As far as I know, I could always read. I am pretty sure I came out of the womb ready and able to pick up my first chapter book.  Well, maybe I need a few years to get to that point, but I know that in kindergarten I read When I Have a Little Girl aloud to my class as my “share” and by the first grade, I was begging my mom to take me to the library to pick up the latest Babysitter’s Club book.  We went to the library every Wednesday after school following some playtime at the park across the street.  Soon after, I decided that those library books had an oddly sickly vomit smell, and persuaded my patient mother to buy me fresh, un-stinky books from the bookstore instead.  “I’ll enjoy them more that way, Mom, I am sure I said convincingly.  I would wait not so patiently until the latest adventure of those wonderful babysitters arrived at the store.  As I got older, I mowed through R.L.Stine, Roald Dahl, and more.  I arrived in the fourth grade at a “grown-up” book.  Jurassic Park by Michael Crichton.  I had no idea what all the science stuff was and probably glossed over entire chapters; but there were dinosaurs eating people and my dad had read it so it was good enough for me.  As an added bonus, all the other kids in my class were wowed by my literary taste. 

            I read the newspaper, I read Time magazine, I read the articles in National Geographic, I read Nancy Drew (many times over); I read pretty much anything I could get my hands on.

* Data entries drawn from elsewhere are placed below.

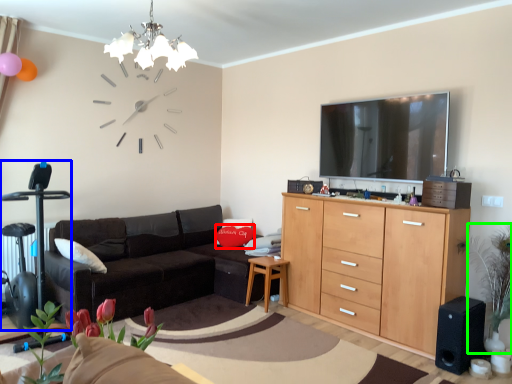
Question: Estimate the real-world distances between objects in this image. Which object is farther from flower (highlighted by a red box), swivel chair (highlighted by a blue box) or plant (highlighted by a green box)?

Choices:
 (A) swivel chair
 (B) plant

Answer: (B)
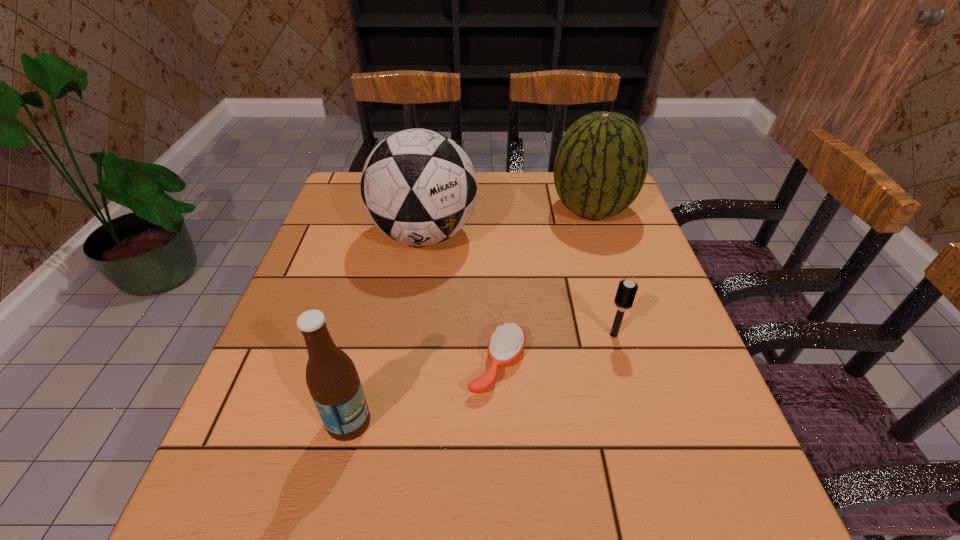
I want to click on free space at the far edge, so click(475, 211).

I still read those same things now.  Reading is still my favorite hobby, although now I have to carve out time in my schedule.  I manage to find time to read nearly every night, in the bath and then in bed before I fall asleep.  The trick now is finding something to read in my house that I have not already read.  Throughout my experience as an undergrad, I honed my love for American Literature, particularly African American literature. I love memoirs, contemporary literature, books about the immigrant experience, coming of age novels, historical non-fiction and fiction, even works of fantasy.  It is these works that transport my sacred alone time into moments spent in another world in my mind.  I catch myself from time to time while reading wondering how I got to that [lace and realize then it will only take another sentence or two to get back into that magical state.  It happens effortlessly and easily, like slipping into the covers at night.  It wraps me up like a cozy blanket and pus me into a dream like state.  There is nothing more divinely agonizing than savoring those last few pages of a book that has come to be your best friend. 

Happy Reading!

Erin

 

SAMPLE SUMMARY

The Wake by Paul Kingsnorth

The first noticable characteristic about The Wake is that it is written in a cross between Old English and modern English, which may make this text unapproachable to some and a challenge to others. It begins, for example with the lines "the night was clere though i slept i seen it. though i slept i seen the calm hierde naht only the still. when i gan down to sleep all was clere in the land and my dreams was full of stillness but my dreams did not cepe me still when i woc in the mergen all was blaec though the night had gan and all wolde be blaec after and for all time." The author would comment that he could not do the subject matter justice without writing in the tongue of the times, but since he also added to the Old English dialect, this seems pretentious of Kingsnorth. The novel takes place in England a few weeks before the Battle of Hastings, when William the Conqueror of Normany invaded England and overthrew King Harold of England. Our narrator is unnamed, but carries the title of buccmaster, though there is no indication what this means. He is a land-owning farmer and the novel starts with buccmaster's dreams, which is first of a bird, then of a comet, and seems to be prophetic in nature, warning of the coming of some invader. It is also written, somewhat, like an epic poem, being repetative in nature at times, and poetic in the prose. The title of the novel, I have learned through some research, refers to an English hero named Hereward, who is called The Wake and who harries William several years after the Battle of Hastings. The subject seems interesting, so I am eager to see where this novel goes.